Day to day, you do five things with Apple Juicer: discover new backups, unlock encrypted ones, browse and download, index artifacts, and occasionally purge data. Each maps to an endpoint you can also drive from a script.

  1. Make sure backups exist under APPLE_JUICER_BACKUP_PATHS__BASE_PATH.
  2. Call POST /backups/refresh (or click Refresh in the UI) to rescan.
  3. New backups are inserted and existing ones updated in Postgres, with size, device name, and encryption flag.

If backups arrive regularly, run the refresh on a schedule.

  1. Enter the encryption passphrase in the UI.
  2. POST /backups/{id}/unlock hands it to UnlockManager, which uses iphone-backup-decrypt to open the keybag and Manifest.
  3. The response carries a session_token and a TTL. Send it as X-Backup-Session on the manifest and file routes.
  4. To revoke early, call POST /backups/{id}/lock.
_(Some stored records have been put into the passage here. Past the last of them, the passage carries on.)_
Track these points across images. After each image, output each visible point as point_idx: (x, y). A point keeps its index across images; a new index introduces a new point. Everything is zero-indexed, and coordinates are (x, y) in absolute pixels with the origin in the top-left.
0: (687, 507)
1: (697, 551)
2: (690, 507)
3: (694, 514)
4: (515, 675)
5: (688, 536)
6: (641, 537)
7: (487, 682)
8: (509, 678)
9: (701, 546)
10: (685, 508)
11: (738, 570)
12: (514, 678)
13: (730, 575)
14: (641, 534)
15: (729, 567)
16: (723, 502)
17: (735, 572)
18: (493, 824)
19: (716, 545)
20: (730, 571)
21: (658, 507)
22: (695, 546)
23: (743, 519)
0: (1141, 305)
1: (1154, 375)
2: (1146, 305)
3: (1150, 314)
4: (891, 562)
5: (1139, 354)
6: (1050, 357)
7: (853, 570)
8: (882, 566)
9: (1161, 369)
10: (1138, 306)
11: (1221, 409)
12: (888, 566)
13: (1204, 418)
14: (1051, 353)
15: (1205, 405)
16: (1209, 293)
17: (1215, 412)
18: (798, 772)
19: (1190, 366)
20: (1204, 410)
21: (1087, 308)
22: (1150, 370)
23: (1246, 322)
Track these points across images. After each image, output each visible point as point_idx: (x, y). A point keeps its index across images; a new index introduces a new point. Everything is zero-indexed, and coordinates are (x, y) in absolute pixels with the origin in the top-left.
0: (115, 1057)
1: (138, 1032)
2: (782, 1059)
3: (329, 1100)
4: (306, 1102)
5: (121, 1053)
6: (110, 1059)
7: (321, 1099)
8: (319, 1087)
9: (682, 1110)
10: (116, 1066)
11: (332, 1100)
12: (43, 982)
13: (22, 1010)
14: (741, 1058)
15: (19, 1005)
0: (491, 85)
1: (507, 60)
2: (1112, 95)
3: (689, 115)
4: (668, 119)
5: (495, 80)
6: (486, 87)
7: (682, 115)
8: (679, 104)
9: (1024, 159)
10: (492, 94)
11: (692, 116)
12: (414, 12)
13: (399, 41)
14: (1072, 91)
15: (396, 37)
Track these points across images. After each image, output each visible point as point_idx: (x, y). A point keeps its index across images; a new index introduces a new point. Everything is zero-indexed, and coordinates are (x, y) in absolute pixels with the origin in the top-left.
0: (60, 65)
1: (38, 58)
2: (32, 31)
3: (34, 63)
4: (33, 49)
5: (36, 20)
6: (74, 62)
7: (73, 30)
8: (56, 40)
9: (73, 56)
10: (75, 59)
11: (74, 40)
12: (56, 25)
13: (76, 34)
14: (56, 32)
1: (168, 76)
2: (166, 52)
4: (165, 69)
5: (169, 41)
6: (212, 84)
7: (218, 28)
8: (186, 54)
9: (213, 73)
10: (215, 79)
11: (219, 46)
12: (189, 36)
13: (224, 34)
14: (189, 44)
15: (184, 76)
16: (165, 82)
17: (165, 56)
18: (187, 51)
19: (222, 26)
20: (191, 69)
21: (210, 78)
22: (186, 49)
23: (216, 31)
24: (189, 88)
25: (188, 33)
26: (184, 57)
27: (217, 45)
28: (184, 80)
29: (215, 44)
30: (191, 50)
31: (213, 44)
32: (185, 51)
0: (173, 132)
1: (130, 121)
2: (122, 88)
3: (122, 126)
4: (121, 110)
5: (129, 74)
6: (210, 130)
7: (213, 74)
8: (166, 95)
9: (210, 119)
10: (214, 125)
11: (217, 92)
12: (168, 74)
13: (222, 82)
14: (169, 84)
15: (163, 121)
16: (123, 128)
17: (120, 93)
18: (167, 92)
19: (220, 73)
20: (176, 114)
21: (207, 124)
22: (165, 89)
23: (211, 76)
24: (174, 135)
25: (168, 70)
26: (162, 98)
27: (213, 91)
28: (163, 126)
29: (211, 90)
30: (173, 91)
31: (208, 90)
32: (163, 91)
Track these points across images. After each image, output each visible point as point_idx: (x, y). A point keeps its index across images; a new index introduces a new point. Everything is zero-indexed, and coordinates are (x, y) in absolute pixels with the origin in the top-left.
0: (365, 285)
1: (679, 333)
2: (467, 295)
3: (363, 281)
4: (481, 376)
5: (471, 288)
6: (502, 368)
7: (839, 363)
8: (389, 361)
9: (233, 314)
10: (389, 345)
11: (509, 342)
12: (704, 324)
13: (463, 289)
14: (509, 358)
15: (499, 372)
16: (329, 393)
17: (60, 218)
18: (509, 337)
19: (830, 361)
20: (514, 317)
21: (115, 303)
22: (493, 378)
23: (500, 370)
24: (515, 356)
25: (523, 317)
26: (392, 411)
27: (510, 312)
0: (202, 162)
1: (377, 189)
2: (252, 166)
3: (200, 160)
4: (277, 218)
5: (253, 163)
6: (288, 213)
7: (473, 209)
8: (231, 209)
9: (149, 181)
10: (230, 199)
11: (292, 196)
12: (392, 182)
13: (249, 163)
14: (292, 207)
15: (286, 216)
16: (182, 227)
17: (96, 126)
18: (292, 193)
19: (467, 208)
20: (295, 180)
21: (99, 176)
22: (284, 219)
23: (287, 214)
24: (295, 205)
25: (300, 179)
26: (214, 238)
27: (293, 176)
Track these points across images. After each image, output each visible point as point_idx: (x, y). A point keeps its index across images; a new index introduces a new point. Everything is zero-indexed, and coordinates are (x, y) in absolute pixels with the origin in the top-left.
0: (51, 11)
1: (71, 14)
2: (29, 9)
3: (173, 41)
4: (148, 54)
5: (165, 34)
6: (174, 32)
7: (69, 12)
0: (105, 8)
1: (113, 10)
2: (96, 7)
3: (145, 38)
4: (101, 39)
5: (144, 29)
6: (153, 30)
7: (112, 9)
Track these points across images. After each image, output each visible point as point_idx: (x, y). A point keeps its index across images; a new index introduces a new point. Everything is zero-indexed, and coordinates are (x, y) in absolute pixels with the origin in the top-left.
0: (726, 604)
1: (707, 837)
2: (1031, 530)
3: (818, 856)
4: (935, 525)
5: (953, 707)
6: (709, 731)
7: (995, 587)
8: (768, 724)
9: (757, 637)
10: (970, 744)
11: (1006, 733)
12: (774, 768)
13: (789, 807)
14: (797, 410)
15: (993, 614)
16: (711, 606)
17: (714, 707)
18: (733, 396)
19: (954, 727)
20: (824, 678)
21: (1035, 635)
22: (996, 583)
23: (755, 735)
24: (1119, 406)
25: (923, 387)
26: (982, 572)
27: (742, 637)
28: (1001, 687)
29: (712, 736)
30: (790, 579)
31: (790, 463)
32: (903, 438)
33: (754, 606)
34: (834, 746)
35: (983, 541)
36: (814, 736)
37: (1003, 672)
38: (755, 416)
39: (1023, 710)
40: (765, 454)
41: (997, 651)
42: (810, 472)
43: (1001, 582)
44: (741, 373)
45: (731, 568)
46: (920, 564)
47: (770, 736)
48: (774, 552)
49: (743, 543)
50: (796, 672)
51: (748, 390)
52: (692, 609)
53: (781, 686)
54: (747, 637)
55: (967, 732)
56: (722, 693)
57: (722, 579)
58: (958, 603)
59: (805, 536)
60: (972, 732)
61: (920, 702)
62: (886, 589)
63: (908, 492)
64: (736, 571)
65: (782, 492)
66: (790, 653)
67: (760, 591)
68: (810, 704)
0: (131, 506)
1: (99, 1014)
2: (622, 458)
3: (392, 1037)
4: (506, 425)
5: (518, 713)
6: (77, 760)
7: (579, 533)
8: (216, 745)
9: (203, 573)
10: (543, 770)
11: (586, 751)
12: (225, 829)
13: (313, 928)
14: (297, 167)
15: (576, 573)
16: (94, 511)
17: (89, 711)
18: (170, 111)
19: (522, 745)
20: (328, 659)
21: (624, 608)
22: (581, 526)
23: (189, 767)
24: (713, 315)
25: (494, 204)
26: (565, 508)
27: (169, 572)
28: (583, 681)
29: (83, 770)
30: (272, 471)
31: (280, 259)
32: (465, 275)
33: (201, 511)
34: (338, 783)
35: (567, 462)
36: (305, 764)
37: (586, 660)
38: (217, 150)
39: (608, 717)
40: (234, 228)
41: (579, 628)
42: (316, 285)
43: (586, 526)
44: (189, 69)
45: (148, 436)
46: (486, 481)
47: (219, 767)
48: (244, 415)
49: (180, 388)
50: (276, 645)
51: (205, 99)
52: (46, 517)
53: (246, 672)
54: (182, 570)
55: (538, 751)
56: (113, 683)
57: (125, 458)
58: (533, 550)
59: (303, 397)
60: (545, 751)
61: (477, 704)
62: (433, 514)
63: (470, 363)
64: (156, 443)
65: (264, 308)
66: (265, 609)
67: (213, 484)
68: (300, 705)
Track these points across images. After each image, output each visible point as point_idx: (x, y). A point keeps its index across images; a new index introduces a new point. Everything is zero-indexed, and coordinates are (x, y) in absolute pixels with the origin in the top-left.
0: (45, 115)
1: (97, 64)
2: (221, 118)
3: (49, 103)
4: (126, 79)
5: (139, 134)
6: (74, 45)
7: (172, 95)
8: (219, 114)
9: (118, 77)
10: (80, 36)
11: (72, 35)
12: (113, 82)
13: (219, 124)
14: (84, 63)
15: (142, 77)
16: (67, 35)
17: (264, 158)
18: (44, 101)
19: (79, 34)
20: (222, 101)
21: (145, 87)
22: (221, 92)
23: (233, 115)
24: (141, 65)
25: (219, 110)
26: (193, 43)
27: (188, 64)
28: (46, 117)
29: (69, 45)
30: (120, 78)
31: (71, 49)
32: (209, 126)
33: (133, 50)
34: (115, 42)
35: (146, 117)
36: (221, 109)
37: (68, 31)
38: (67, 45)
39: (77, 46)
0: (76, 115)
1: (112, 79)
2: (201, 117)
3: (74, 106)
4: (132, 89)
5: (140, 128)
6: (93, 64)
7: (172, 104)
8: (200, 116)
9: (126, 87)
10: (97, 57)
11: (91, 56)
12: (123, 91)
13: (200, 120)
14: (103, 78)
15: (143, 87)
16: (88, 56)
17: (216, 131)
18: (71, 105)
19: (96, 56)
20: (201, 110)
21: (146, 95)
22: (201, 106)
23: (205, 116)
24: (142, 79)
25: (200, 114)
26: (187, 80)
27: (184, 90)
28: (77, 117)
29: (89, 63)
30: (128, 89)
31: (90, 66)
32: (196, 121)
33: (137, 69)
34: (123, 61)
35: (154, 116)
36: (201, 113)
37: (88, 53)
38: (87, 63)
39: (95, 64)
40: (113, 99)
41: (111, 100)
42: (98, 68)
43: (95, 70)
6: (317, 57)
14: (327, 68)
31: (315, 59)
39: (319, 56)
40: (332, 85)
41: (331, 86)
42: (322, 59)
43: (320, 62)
It is idempotent.

Sessions live in memory, so restarting the backend clears them.

  1. Page through manifest entries with GET /backups/{id}/files, filtering by domain and path_like and paging with limit and offset.
  2. Stream a file with GET /backups/{id}/file/{file_id}, sending both the API and session headers. The backend deletes the temporary copy as soon as the response finishes.
  1. Decrypting a backup enqueues index_backup_job for it.
  2. The worker parses the artifact databases and writes the normalized tables and the search index.
  3. When it finishes, the backup’s status becomes INDEXED and the artifact tabs light up.

To re-index, enqueue another job. The worker truncates the previous rows first, so you always end up with consistent data.

  • Drop the decrypted copy with DELETE /backups/{id}/decrypted. The encrypted backup stays put.
  • Remove a backup’s rows by deleting it in Postgres; ON DELETE CASCADE cleans up every related artifact automatically.
  • Empty the queue with rq empty default.
  • Clear stale temp folders under backup_paths.temp_path if the backend ever crashed mid-download.

A few endpoints lend themselves to a cron job or a watcher:

  • Scheduled refreshcurl -s -X POST http://localhost:8080/backups/refresh -H "X-API-Token: $TOKEN" on a timer.
  • Re-index on change — dispatch jobs for recently modified backups overnight.
  • Watch for new backups — trigger the refresh the moment a new backup lands on the host.